PTC Therapeutics, Inc. (NASDAQ:PTCT) is set to announce third quarter earning results on Thursday 29th October 2020, after market close.
Analysts surveyed by Thomson Reuters are predicting, PTCT to report 3Q20 loss of $ 0.06 per share.
For the full year, analysts anticipate top line of $ 367.87 million, while looking forward to loss of $ 5.52 per share bottom line.

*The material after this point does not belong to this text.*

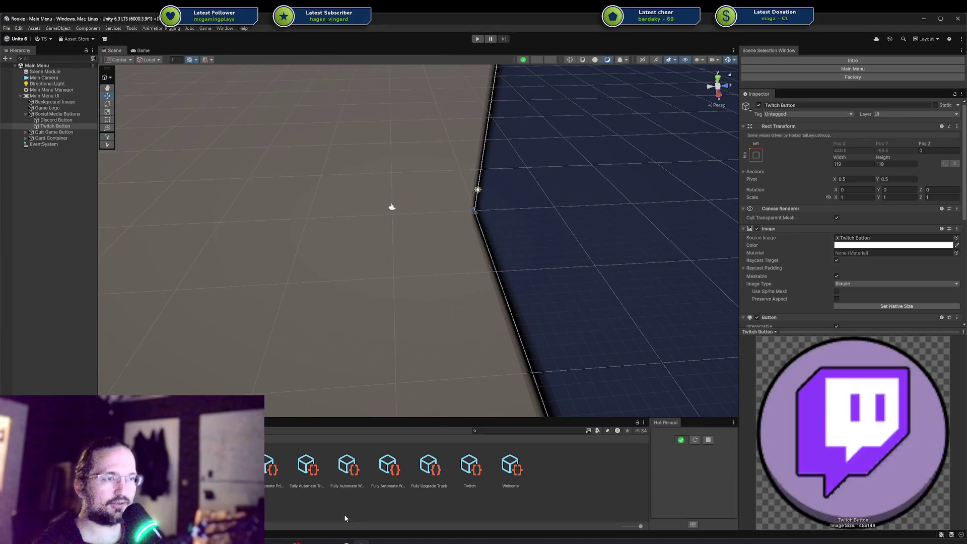
# Commit all changed files in Rider with the message '$31w added twitch achievement' and push.
pyautogui.doubleClick(307, 468)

Previous Quarter Performance
PTC Therapeutics, Inc. unfold loss for the second quarter of $ 2.62 per share, from the revenue of $ 75.24 million. Wall street analysts are predicting, PTCT to report 2Q20 loss of $ 1.30 per share from revenue of $ 82.78 million. The bottom line results missed street analysts by $ 1.32 or 101.54 percent, at the same time, top line results fell short of analysts by $ 7.54 million or 9.11 percent.
Stock Performance
Shares of PTC Therapeutics, Inc. traded low $ -0.79 or -1.48 percent on Wednesday, reaching $ 52.47 with volume of 435.10 thousand shares. PTC Therapeutics, Inc. has traded high as $ 53.04 and has cracked $ 50.77 on the downward trend
According to the previous trading day, closing price of $ 52.47, representing a 72.98 % increase from the 52 week low of $ 30.79 and a 11.07 % decrease over the 52 week high of $ 59.89.
The company has a market capital of $ 3.55 billion and is part of the Healthcare sector and Biotechnology industry.

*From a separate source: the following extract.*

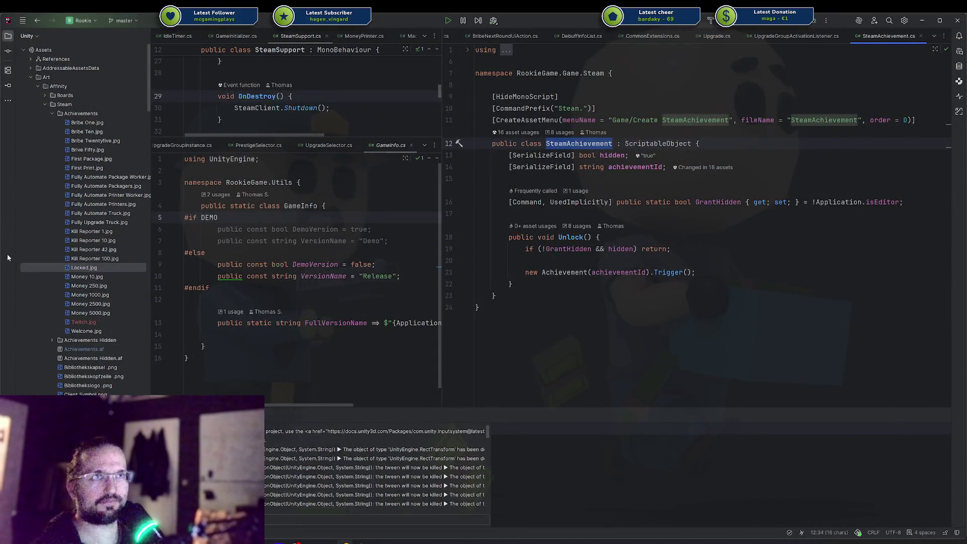
pyautogui.click(8, 51)
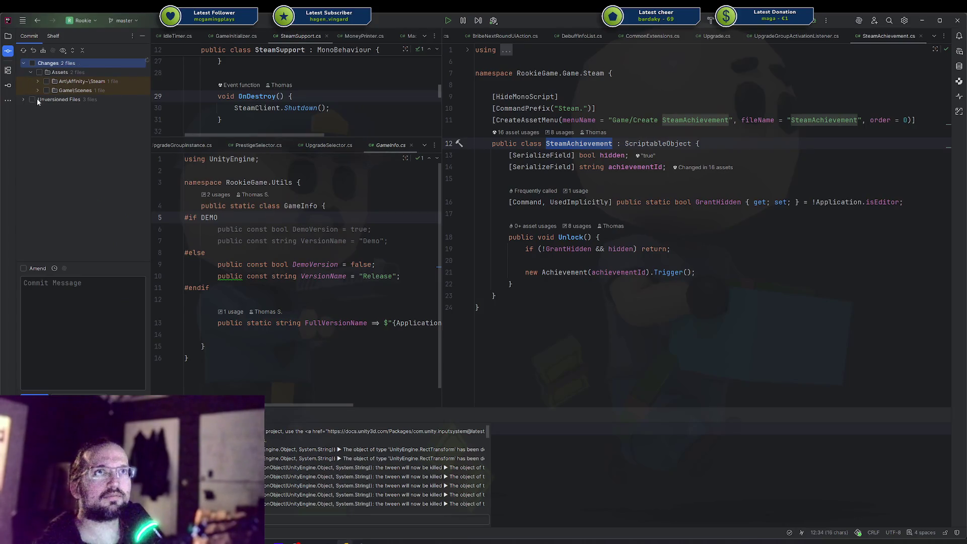
pyautogui.click(32, 63)
pyautogui.click(63, 328)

Recent Analyst recommendations
- On 7th October 2020, upgraded by JPMorgan Chase & Co. to Overweight from Neutral rating.
Conference Call
PTC Therapeutics, Inc. will be hosting a conference call at 4:30 PM eastern time on 29th October 2020, to discuss its 3Q20 financial results with the investment community. A live webcast with presentations will be available on the Internet by visiting the Company website www.ptcbio.com
PTC Therapeutics, Inc., a biopharmaceutical company, focuses on the discovery, development, and commercialization of medicines for the treatment of rare disorders. The company offers Translarna (ataluren) and Emflaza (deflazacort) for the treatment of nonsense mutation Duchenne muscular dystrophy in ambulatory patients. It is developing Translarna, which is in Phase 2 clinical study for the treatment of nonsense mutation aniridia and nonsense mutation Dravet syndrome/CDKL5; and RG7916 and RO7034067 for the treatment of patients with spinal muscular atrophy, as well as PTC596 and PTC299, a small molecule dihydrooratate dehydrogenase (DHODH) inhibitor that inhibits de novo pyrimidine nucleotide synthesis, which is in Phase 1 clinical development stage to treat cancer patients.